Problem to solve | The entries below are to be copied exactly, with every picture left out.

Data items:
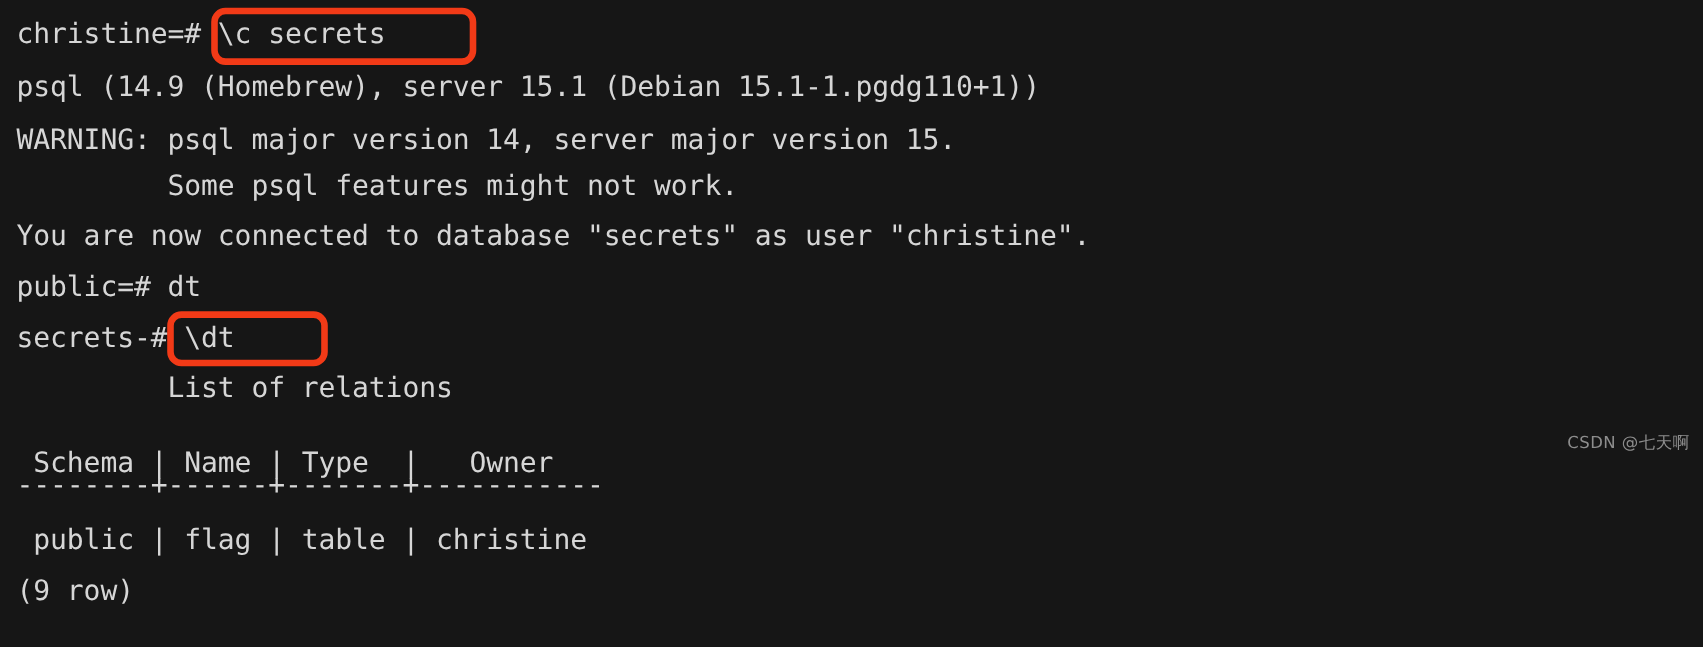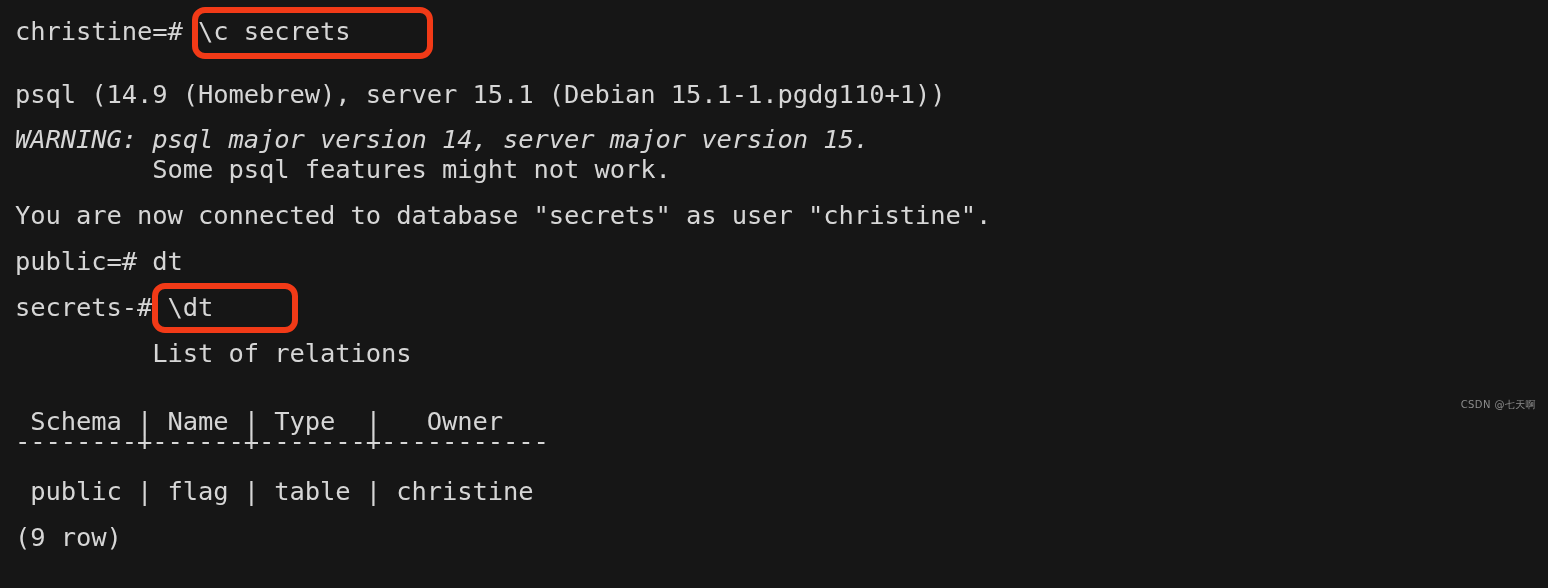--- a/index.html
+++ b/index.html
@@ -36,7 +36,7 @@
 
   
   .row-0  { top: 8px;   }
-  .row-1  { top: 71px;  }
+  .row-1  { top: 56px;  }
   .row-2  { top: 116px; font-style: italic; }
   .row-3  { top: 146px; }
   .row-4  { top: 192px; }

Solution to this problem |
--- a/index.html
+++ b/index.html
@@ -36,7 +36,7 @@
 
   
   .row-0  { top: 8px;   }
-  .row-1  { top: 71px;  }
+  .row-1  { top: 56px;  }
   .row-2  { top: 116px; font-style: italic; }
   .row-3  { top: 146px; }
   .row-4  { top: 192px; }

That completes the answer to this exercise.